Amerika-China Kian Memanas: 60 Persen Kekuatan Tempur Angkatan Laut AS Telah Berada di Asia Pasifik
Ketegangan antara dua negara superpower ini meningkat di berbagai bidang sejak Presiden AS Donald Trump berada di pucuk kekuasaan
Editor: Malvyandie Haryadi
TRIBUNNEWS.COM, JAKARTA - Hadirnya militer Amerika Serikat (AS) di wilayah Asia-Pasifik--dengan jumlah yang belum pernah terjadi sebelumnya--meningkatkan risiko terjadinya gesekan dengan militer China di kawasan.
Hal itu diakui seorang pejabat senior China seperti dilansir AFP, Selasa (23/6/2020) kemarin.
Ketegangan antara dua negara superpower ini meningkat di berbagai bidang sejak Presiden AS Donald Trump berada di pucuk kekuasaan pada 2017, di mana kedua negara melenturkan saling otot diplomatik dan militer mereka.
Operasi reguler angkatan laut AS di Laut China Selatan untuk menjamin kebebasan navigasi, merupakan tempat di mana China dan negara-negara tetangganya saling bersaing memperebutkan wilayah tersebut, telah membuat Beijing berang dan dalam sejumlah kesempatan angkatan laut China biasanya memperingatkan kapal-kapal AS.
Sementara itu, Beijing juga telah membuat marah negara-negara lain karena membangun pulau-pulau buatan dengan instalasi militer di beberapa tempat di Laut China Selatan.
Baca: AS Kerahkan 3 Kapal Induk ke Perbatasan China, Rudal Penghancur Kapal Induk Disiapkan China
Presiden Institut Nasional Studi Laut China Selatan, Wu Schicun, sebuah lembaga think tank China, mengatakan, pengerahan militer AS secara besar-besaran di kawasan Asia Pasifik belum pernah terjadi sebelumnya.
Karena itu, kemungkinan terjadinya insiden militer atau tembakan yang tak disengaja meningkat. "Jika krisis meletus, dampak pada hubungan bilateral akan menjadi bencana besar," ucapnya.
Baca: 3 Kapal Induk AS yang Bawa Ratusan Jet Tempur F-18 Tiba di Laut China Selatan
Dalam sebuah laporan yang dipresentasikannya, Wu mengatakan, AS telah mengerahkan 375.000 tentara dan 60% dari kapal perangnya di kawasan Indo-Pasifik.
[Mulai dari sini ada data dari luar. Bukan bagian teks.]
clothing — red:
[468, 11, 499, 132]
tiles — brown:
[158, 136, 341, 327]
Dimana tiga kapal induk AS telah dikirim di kawasan ini.
Sebagai perbandingan, selama delapan tahun masa jabatan Presiden AS Barack Obama, angkatan laut AS hanya melakukan empat kali operasi kebebasan navigasi di wilayah tersebut.
Sementara selama masa pemerintahan Trump yang belum genap empat tahun, sudah ada 22 kali operasi kebebasan navigasi yang dilakukan angkatan laut AS.
Untuk itu, ia menyarankan agar kedua militer harus meningkatkan komunikasi untuk mencegah kesalahpahaman strategis dan salah perhitungan.
Selain itu, pertemuan militer tingkat tinggi harus dilanjutkan, saluran telepon langsung harus dibuka dan manuver angkatan laut bersama harus dilakukan, katanya.
Laporan itu mengatakan China tidak menganggap Amerika Serikat sebagai saingan potensial atau membayangkan perang dingin atau panas baru dengan AS.
Dokumen itu memperingatkan bahwa memburuknya hubungan militer akan secara substansial meningkatkan kemungkinan insiden berbahaya, konflik atau bahkan krisis.